WORK TO COMPLETE:
While reading the listing below, count how many lines hold the word "down", and answer with the number only.

GIVEN DATA:
++++++

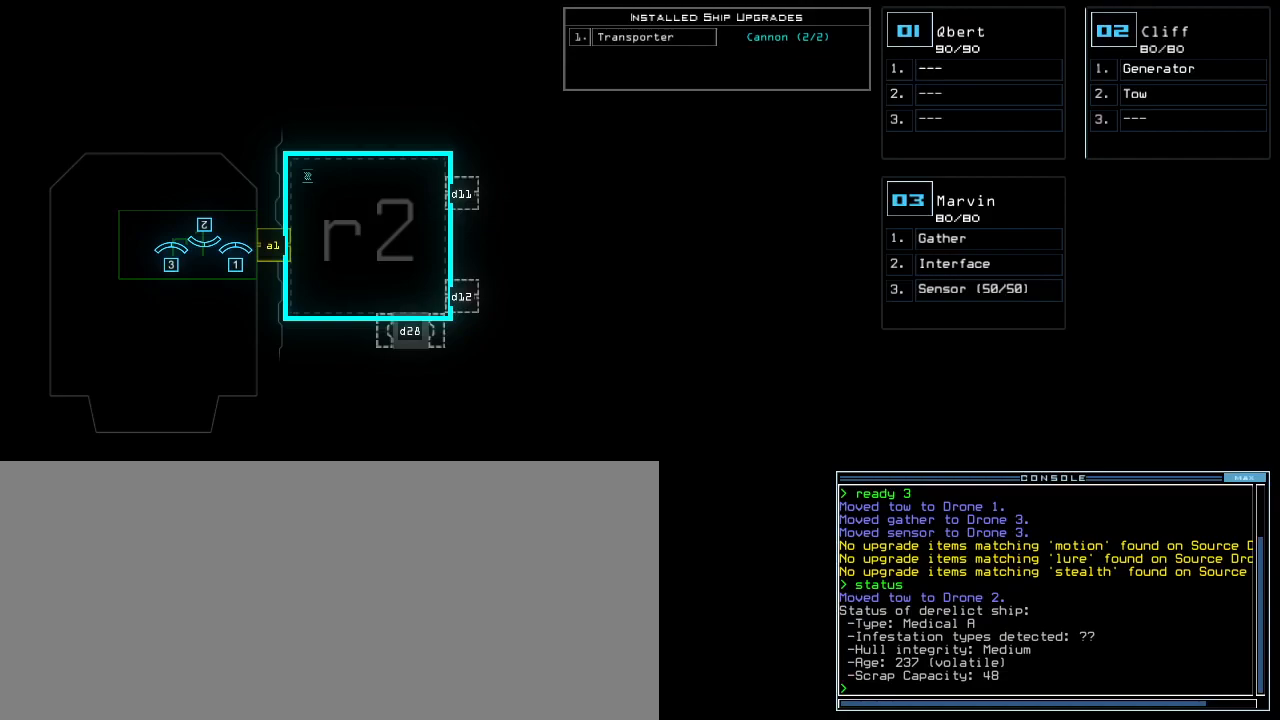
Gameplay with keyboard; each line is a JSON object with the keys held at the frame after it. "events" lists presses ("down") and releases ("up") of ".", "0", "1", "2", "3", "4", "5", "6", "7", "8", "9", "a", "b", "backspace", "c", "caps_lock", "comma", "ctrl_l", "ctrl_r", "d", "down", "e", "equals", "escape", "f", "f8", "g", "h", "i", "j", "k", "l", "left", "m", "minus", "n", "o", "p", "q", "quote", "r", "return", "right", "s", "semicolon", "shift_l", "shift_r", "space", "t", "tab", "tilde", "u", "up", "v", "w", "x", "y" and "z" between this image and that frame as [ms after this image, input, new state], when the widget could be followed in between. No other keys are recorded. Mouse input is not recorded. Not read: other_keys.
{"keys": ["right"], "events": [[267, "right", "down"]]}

++++++

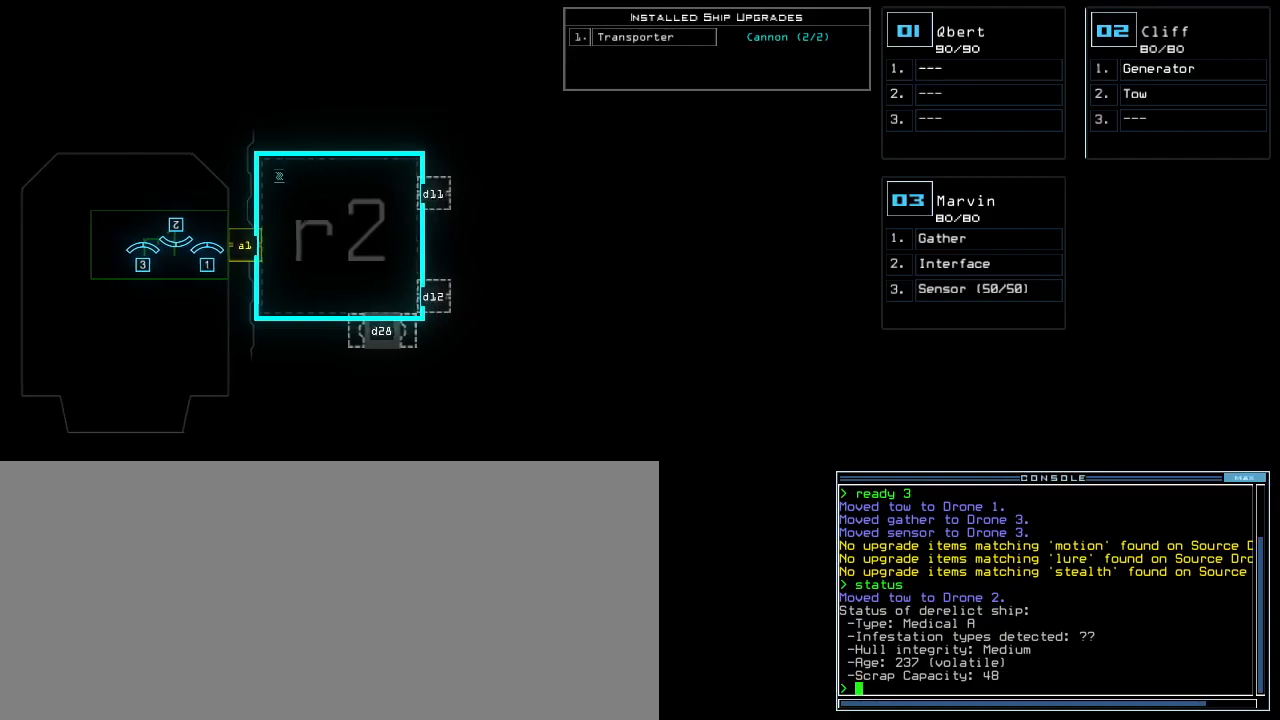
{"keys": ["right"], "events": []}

++++++

RESULT OF THE TASK:
2